SerpAPI Loader
This guide shows how to use SerpAPI with LangChain to load web search results.
Overview
SerpAPI is a real-time API that provides access to search results from various search engines. It is commonly used for tasks like competitor analysis and rank tracking. It empowers businesses to scrape, extract, and make sense of data from all search engines' result pages.
This guide shows how to load web search results using the SerpAPILoader
in LangChain.

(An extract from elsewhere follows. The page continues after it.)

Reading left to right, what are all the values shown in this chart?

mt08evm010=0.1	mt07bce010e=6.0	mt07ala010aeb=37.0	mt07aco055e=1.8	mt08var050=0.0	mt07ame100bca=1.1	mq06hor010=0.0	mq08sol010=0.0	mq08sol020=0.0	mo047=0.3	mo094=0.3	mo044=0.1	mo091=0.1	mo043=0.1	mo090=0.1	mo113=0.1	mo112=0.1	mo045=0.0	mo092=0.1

The SerpAPILoader
simplifies the process of loading and processing web search results from SerpAPI.
Setup
You'll need to sign up and retrieve your SerpAPI API key.
Usage
Here's an example of how to use the SerpAPILoader
:
- npm
- Yarn
- pnpm
npm install @langchain/community @langchain/core @langchain/openai
yarn add @langchain/community @langchain/core @langchain/openai
pnpm add @langchain/community @langchain/core @langchain/openai
import { ChatOpenAI, OpenAIEmbeddings } from "@langchain/openai";
import { MemoryVectorStore } from "langchain/vectorstores/memory";
import { SerpAPILoader } from "@langchain/community/document_loaders/web/serpapi";
import { ChatPromptTemplate } from "@langchain/core/prompts";
import { createStuffDocumentsChain } from "langchain/chains/combine_documents";
import { createRetrievalChain } from "langchain/chains/retrieval";
// Initialize the necessary components
const llm = new ChatOpenAI();
const embeddings = new OpenAIEmbeddings();
const apiKey = "Your SerpAPI API key";
// Define your question and query
const question = "Your question here";
const query = "Your query here";
// Use SerpAPILoader to load web search results
const loader = new SerpAPILoader({ q: query, apiKey });
const docs = await loader.load();
// Use MemoryVectorStore to store the loaded documents in memory
const vectorStore = await MemoryVectorStore.fromDocuments(docs, embeddings);
const questionAnsweringPrompt = ChatPromptTemplate.fromMessages([
[
"system",
"Answer the user's questions based on the below context:\n\n{context}",
],
["human", "{input}"],
]);
const combineDocsChain = await createStuffDocumentsChain({
llm,
prompt: questionAnsweringPrompt,
});
const chain = await createRetrievalChain({
retriever: vectorStore.asRetriever(),
combineDocsChain,
});
const res = await chain.invoke({
input: question,
});
console.log(res.answer);
API Reference:
- ChatOpenAI from
@langchain/openai
- OpenAIEmbeddings from
@langchain/openai
- MemoryVectorStore from
langchain/vectorstores/memory
- SerpAPILoader from
@langchain/community/document_loaders/web/serpapi
- ChatPromptTemplate from
@langchain/core/prompts
- createStuffDocumentsChain from
langchain/chains/combine_documents
- createRetrievalChain from
langchain/chains/retrieval
In this example, the SerpAPILoader
is used to load web search results, which are then stored in memory using MemoryVectorStore
. A retrieval chain is then used to retrieve the most relevant documents from the memory and answer the question based on these documents. This demonstrates how the SerpAPILoader
can streamline the process of loading and processing web search results.